*** Opening of Dataset excerpts ***
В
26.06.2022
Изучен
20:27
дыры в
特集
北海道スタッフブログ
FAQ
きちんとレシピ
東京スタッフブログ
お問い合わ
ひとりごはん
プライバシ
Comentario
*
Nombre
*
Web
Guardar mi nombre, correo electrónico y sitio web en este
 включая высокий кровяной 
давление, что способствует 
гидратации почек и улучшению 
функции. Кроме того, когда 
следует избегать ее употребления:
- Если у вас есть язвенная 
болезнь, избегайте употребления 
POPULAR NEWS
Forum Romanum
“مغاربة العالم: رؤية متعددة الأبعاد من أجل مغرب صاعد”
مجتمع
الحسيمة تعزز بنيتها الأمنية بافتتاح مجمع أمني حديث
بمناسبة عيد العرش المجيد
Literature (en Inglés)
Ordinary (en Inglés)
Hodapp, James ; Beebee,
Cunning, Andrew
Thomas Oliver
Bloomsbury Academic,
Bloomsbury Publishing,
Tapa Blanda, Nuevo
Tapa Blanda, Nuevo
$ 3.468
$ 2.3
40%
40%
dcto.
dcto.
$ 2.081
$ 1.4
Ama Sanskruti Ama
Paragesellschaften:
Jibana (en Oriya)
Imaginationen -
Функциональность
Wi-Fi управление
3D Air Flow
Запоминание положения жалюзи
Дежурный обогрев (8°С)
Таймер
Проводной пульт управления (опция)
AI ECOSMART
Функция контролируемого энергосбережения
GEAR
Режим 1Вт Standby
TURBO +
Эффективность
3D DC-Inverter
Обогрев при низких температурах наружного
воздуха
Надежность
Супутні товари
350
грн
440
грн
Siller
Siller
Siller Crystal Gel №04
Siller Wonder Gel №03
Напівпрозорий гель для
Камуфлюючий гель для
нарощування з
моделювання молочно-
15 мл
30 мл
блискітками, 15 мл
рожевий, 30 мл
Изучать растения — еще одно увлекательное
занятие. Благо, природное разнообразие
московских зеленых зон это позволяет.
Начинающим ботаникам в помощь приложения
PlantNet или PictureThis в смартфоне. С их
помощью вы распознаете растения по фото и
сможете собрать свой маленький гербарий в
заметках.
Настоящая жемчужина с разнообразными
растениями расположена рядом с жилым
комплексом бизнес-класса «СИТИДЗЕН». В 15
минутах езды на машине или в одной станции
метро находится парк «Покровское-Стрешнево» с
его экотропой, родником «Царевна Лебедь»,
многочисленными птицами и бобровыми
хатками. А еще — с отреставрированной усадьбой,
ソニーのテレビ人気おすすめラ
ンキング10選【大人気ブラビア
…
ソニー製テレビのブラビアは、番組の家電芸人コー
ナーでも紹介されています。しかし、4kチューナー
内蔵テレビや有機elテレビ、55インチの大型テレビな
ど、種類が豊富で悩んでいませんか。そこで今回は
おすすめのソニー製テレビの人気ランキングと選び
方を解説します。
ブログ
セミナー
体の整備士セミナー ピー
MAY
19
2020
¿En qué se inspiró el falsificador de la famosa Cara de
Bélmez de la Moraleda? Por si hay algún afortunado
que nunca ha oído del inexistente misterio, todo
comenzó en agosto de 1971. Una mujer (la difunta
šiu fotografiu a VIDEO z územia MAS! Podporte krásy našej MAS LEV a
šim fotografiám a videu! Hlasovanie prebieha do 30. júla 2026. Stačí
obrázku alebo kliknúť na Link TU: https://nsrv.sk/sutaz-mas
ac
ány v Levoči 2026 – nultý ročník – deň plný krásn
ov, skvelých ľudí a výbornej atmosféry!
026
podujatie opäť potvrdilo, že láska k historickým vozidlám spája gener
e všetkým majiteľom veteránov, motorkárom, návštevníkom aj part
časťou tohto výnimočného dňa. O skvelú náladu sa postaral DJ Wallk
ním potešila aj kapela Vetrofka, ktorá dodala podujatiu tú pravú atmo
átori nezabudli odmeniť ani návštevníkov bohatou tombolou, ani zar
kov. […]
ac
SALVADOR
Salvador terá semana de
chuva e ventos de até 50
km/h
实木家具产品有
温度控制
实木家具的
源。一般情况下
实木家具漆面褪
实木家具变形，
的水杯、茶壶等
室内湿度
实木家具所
*** Close of Dataset excerpts ***
**Try it**:
Filter the entries and copy each line with "Siller".

**Solution for this exercise**:
Siller
Siller
Siller Crystal Gel №04
Siller Wonder Gel №03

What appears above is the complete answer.